La population comme acteur de développement


Il faut agir ! Tel est le leitmotiv que la branche Sampan’Asa Fampandrosoana du Fiangonan’i Jesoa Kristy eto Madagascar (SAF/FJKM) partage avec tous les Malgaches. Dans le cadre de la célébration de son quarantième anniversaire, cet organisme tient à rappeler à la population qu’elle doit se relever et agir en tant qu’acteur au lieu de se contenter du statut de bénéficiaire.
Depuis 1974, cette branche du FJKM axe toutes ses actions sur le verset 33 de l’épître de I Corinthiens : « De la même manière que moi aussi je m'efforce en toutes choses de complaire à tous, cherchant, non mon avantage, mais celui du plus grand nombre, afin qu'ils soient sauvés ». Que ce soit du point de vue économique, social, politique ou spirituel, cet organisme œuvre pour le développement humain.
Face à la situation d’extrême pauvreté dans laquelle vivent plus de 90% des Malgaches, le SAF/FJKM éveille l’opinion publique sur l’urgence de l’action. « Il faut que la population reconnaisse qu’elle est le principal acteur du développement et qu’elle ne doit pas tout simplement attendre les interventions de système des Nations unies, de la Banque africaine de développement, de l’Union européenne ou encore celles de la Banque mondiale. Nous aimerions conscientiser tout un chacun à avoir une vision, à rêver et à réaliser des activités en vue d’asseoir une harmonisation de la société », indique Naivosoa Andriamitandrina, directeur technique de SAF/FJKM.


Priorités
Ce responsable clarifie que l’organisme ne substitue pas l’État. Il rappelle que personne ne peut agir individuellement. L’eau, la santé, l’éducation ou encore l’accès à l’emploi figurent dans le programme général de l’État et il faut la synergie de toutes les parties prenantes pour que l’homme soit au centre du développement.

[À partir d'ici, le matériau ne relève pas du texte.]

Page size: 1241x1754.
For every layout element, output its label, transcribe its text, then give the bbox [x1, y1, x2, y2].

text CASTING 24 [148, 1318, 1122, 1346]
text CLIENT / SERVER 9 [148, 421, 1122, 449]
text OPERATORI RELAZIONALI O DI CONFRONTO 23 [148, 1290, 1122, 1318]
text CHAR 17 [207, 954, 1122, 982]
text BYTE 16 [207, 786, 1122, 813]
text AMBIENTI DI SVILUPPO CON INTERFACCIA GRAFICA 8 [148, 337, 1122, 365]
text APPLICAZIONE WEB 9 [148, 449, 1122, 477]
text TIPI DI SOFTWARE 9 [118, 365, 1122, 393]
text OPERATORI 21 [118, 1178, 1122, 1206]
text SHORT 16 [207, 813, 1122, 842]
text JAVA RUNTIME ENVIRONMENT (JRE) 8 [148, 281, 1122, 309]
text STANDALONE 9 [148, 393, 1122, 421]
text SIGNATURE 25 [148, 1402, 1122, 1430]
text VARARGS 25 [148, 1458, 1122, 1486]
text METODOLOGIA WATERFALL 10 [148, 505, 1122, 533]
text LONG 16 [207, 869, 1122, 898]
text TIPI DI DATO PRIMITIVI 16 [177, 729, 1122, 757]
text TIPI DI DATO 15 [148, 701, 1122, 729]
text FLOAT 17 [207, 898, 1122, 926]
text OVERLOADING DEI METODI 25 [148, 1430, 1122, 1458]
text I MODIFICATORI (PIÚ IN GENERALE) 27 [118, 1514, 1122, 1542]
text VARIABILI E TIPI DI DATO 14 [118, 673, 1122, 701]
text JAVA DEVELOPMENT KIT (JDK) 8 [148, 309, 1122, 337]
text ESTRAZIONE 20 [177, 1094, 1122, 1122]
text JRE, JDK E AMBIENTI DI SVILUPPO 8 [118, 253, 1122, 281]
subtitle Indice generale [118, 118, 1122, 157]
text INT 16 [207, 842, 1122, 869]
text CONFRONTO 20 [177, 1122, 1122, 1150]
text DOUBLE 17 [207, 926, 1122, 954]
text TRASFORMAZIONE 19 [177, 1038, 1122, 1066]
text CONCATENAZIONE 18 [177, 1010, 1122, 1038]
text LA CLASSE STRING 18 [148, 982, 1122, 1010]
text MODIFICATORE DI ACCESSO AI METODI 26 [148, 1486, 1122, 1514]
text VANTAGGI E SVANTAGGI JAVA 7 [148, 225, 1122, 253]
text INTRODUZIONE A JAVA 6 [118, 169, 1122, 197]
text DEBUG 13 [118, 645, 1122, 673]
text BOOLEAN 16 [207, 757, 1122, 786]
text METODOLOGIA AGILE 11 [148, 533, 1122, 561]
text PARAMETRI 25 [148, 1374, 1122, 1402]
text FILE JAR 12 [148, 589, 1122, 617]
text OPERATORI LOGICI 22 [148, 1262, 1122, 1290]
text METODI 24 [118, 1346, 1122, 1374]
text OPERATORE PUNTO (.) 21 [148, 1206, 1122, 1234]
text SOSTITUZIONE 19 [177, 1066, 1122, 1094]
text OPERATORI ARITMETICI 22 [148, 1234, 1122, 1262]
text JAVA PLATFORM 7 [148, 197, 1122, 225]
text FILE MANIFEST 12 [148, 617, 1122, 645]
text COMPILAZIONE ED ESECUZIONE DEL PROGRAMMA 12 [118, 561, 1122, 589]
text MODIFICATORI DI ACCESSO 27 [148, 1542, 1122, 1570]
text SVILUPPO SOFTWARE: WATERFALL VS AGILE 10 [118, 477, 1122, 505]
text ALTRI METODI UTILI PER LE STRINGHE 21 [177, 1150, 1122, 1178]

Le technicien Andriamitandrina déclare qu’il est difficile de déterminer les priorités du développement sachant que tout part des besoins de chaque région. Il fait état de la situation des régions Ihorombe et Menabe, délaissées par les organismes parce qu’elles ne font pas l’objet d’enquête profonde. « Il faut préciser que les interventions sur terrain sont toujours limitées en raison de la restriction de financement sur les projets. Citons l’exemple du Sud où les actions concernant la sécurité alimentaire prennent de l’envergure. L’analyse devrait être étendue dans les autres régions afin de considérer les besoins locaux », explique-t-il. Cette branche du FJKM dispose de soixante-dix antennes dans vingt régions et elle travaille également dans des endroits où il n’y a aucune Église. Le comité se concertera sur la vision 2050 et proposera des nouvelles stratégies aux législateurs, exécutants de l’État et également aux Églises pour que les programmes et projets convergent sur la dignité de l’homme.
D’ailleurs, pour atteindre son objectif, l’organisme s’appuiera cette année sur le précepte biblique de Nahum 2,2 : « Veille sur la route! Affermis tes reins! Recueille toute ta force ». Les pasteurs et laïcs spécialistes du développement avertissent les familles de bien mettre en avant la confiance, l’union et l’éducation parce que les médias véhiculent des programmes malsains qui prônent actuellement la dépravation des mœurs, l’atteinte à la pudeur et les violences qui déchirent le tissu social et familial.